Выбрать главу

Мы часто использовали зеркало. В своем групповом манифесте мы написали, что зеркало для нас является очень важным объектом, это — символ рефлексии. Зеркало, как и «абсолютная любовь», отражает все, что в него попадает, не делая выбора. Был перформанс «Зеркальная болезнь» возле Кутафьей башни Кремля. Участвовали Богдалов, Император Вава, Миша Никитин и я. Пименов опять же отсутствовал по причине нездоровья. Мы запихнули кусочки зеркала себе в штаны, расстегнули молнии и показывали эти зеркала в образовавшихся отверстиях штанов.
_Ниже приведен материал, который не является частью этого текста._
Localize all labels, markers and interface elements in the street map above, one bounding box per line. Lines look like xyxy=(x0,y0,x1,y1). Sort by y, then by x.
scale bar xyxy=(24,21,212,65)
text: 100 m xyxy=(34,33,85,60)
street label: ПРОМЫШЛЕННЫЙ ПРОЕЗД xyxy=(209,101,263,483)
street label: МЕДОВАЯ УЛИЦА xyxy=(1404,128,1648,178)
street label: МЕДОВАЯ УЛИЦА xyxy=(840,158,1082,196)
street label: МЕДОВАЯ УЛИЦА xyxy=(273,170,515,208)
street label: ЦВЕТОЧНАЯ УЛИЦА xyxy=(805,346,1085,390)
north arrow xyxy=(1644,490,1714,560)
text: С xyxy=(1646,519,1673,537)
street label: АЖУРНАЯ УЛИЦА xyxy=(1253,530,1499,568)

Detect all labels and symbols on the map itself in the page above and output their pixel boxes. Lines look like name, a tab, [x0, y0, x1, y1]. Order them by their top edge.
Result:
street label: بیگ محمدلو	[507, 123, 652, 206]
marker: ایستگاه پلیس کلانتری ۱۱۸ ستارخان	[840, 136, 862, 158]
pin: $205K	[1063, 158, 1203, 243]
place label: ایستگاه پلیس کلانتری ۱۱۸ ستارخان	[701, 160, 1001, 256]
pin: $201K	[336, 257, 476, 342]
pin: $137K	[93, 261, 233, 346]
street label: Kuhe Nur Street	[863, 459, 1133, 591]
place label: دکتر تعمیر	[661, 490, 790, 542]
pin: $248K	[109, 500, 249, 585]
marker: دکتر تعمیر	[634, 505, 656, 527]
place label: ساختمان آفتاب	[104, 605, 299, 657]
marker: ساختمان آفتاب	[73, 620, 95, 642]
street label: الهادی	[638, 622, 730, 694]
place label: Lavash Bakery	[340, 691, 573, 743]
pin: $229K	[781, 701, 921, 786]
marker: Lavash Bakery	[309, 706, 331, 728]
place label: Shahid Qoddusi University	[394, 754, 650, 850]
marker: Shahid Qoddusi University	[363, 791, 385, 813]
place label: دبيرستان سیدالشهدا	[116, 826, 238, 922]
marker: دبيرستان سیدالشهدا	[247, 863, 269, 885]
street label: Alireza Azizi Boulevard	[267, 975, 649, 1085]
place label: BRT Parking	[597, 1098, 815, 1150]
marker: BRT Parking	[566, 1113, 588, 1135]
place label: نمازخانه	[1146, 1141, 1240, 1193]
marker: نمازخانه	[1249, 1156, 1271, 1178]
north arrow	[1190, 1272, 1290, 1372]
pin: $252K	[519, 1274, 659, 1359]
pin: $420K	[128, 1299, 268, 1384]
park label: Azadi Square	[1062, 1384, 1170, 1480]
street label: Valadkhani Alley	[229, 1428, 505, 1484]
Мы построились в ряд и я при этом громко выкрикивал: «Если вы хотите увидеть бога — посмотрите на него».

Нас, естественно, быстро арестовали: приехала ментовская машина, нас грубо туда засунули, но через три-четыре часа мы были на свободе, потому что прибежали наши защитники-поклонники и объяснили, что это современное искусство — тогда еще можно было это кому-то объяснить. Это было первое появление темы бога и в определенном смысле практика юродивых. Около Кутафьей башни тусовались в том числе и юродивые — мы тогда много читали об этом книг. Произносимая мной фраза — это опускание понятия бога в то место, которое является срамным, неприличным. Поскольку там зеркало (а мы знаем, что ангелы бесполы и бог тоже не имеет пола), зеркальная поверхность лишала нас половых признаков. Одновременно это ироническое высказывание относительно тогдашней тотальной моды на воцерковление. Сейчас, я думаю, это прозвучало бы иначе — как чудовищное богохульство. Раньше ментам даже такое понятие не было известно. Нас арестовали по причине того, что мент, который руководил операцией, подумал, что это технология Blue Screen и якобы мы потом туда вставим что-то неприличное при видеомонтаже.

Перформанс «Братская могила» также был сделан на кладбище и в нем также использовалось зеркало. Мы нашли могилу, на которой было написано «художник такой-то», дата рождения и смерти и сделан рисунок — палитра с кисточкой. Мы закле-

или часть памятника зеркальными плитками таким образом, что осталось только слово «художник» и рисунок. Плиту до открытия мы накрыли простыней. Когда пришли зрители, человек двадцать, мы сняли простыню и они отразились в зеркалах, буквально воплощая собой «братскую могилу».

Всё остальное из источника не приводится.